Readers vote on the best Intrusion detection and Prevention products in 2012: Network-based intrusion detection and prevention appliances, using signature-, behavior-, anomaly- and rate-based technologies to identify denial-of service, malware and hacker attack traffic patterns.
In this part:
Gold: IDP Series Intrusion Detection and Prevention Appliances, Juniper NetworksAfter a two-year absence, Juniper Networks reappears in the intrusion detection/prevention category with a gold medal for its IDP Series Intrusion Detection and Prevention Appliances. The networking vendor previously earned a gold medal for the same product in 2009. This time around, readers gave the IDP Series high ratings for its ability to effectively and accurately detect, prevent and/or block attacks and suspicious activity, the frequency of signature updates and response to new threats, its reporting and alerting functionality, and vendor service and support.
The IDP Series uses stateful signature detection as well as protocol and traffic anomaly detection to help protect networks against both known and unknown threats. According to the vendor, the appliance's application-layer intelligence helps reduce false positives and increase throughput. The appliance examines traffic in the context of an application, enabling it to identify the signature pattern at the location where an attack can occur.
The product also provides application awareness/identification, application policy enforcement and application volume tracking, which allows administrators to observe how much bandwidth an application is using.
Expert's market reflection: "Application visibility and control has blurred the lines between the IPS and firewall appliance markets. While large enterprises will likely continue to use both next generation firewalls and IPSes, medium-sized enterprises are more likely to select one or the other." -- Paula Musich, principal analyst, Current Analysis
Silver: Sourcefire IPS, Sourcefire
Winning the silver this year was Sourcefire IPS, which is now called Next-Generation IPS (NGIPS). Readers rated the product highly for effectively and accurately detecting, preventing and blocking attacks and suspicious activity. They also praised Sourcefire's frequency of signature updates and response to new threats.
NGIPS includes real-time network and user awareness for enhanced visibility and automation. Optional Control Licenses can expand the product's capabilities to add application and user controls as well as additional functionality.
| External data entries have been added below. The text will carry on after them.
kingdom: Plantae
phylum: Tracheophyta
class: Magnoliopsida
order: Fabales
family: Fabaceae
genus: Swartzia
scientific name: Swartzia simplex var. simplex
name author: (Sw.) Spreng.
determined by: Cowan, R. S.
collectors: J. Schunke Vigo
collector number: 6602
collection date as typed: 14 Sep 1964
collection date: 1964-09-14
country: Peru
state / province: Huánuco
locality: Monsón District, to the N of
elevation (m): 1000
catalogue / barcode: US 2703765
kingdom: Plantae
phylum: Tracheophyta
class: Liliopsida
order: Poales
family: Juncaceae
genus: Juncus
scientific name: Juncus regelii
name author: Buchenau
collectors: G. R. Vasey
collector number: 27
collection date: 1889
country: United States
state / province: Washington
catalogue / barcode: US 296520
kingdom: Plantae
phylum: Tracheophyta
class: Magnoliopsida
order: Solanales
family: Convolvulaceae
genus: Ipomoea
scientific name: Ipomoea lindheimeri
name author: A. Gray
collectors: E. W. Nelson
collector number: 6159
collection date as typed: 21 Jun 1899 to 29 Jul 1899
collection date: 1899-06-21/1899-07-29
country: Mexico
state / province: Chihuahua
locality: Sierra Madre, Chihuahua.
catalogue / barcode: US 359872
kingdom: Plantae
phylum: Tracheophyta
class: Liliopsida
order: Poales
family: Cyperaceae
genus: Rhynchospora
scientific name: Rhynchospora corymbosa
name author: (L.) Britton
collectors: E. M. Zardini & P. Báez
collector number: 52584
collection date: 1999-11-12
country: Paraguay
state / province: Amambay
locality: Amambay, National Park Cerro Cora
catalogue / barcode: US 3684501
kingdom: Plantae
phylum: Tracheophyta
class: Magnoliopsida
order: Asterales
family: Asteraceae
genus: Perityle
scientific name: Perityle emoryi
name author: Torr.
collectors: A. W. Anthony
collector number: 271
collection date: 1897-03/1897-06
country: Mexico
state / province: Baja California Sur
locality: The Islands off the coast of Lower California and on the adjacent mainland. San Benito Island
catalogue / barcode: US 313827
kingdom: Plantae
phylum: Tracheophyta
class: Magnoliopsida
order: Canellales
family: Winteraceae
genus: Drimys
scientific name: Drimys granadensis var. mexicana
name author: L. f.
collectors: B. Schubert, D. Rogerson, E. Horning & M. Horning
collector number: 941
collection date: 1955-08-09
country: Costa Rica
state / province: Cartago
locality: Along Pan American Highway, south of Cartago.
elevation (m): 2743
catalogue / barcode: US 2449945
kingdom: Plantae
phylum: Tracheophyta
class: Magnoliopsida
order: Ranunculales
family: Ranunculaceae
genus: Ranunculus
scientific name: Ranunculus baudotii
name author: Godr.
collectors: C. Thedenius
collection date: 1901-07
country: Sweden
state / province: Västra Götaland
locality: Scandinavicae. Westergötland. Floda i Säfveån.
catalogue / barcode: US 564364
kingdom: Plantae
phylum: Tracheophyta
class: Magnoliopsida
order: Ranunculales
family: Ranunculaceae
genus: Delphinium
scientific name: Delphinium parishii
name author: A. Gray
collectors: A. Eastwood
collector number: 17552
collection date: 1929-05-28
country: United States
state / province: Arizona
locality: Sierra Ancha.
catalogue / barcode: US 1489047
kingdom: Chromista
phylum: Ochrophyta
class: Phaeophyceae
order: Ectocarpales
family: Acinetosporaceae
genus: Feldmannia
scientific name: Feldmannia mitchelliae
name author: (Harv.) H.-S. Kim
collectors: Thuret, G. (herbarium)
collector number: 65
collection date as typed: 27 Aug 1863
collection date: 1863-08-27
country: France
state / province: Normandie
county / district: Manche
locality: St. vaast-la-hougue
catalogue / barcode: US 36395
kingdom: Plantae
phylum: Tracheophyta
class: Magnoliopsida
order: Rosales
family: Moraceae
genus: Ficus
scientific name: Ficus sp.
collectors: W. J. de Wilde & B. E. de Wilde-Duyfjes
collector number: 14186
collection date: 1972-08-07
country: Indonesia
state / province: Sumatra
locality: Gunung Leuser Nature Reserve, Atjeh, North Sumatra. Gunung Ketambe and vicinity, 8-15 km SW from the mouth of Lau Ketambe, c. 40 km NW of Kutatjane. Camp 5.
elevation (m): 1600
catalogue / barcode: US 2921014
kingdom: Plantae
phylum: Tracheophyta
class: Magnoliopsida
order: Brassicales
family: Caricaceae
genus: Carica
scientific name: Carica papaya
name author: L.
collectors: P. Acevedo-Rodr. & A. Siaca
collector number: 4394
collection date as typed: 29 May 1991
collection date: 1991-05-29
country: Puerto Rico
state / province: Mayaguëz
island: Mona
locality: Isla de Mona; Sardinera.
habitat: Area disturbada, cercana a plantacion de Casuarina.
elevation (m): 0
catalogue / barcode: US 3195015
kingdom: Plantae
Bronze: McAfee Network Security Platform, McAfee
Readers awarded the bronze to McAfee Network Security Platform, giving the product high scores for effectively and accurately detecting, preventing and blocking attacks and suspicious activity. The product also received high ratings for frequency of signature updates and ease of installation, configuration and administration.
McAfee Network Security Platform combines a single-pass, protocol-based inspection architecture with purpose-built hardware to provide multi-gigabit performance. The product combines advanced threat prevention and application awareness and correlates threat activity usages through Layer 7 visibility.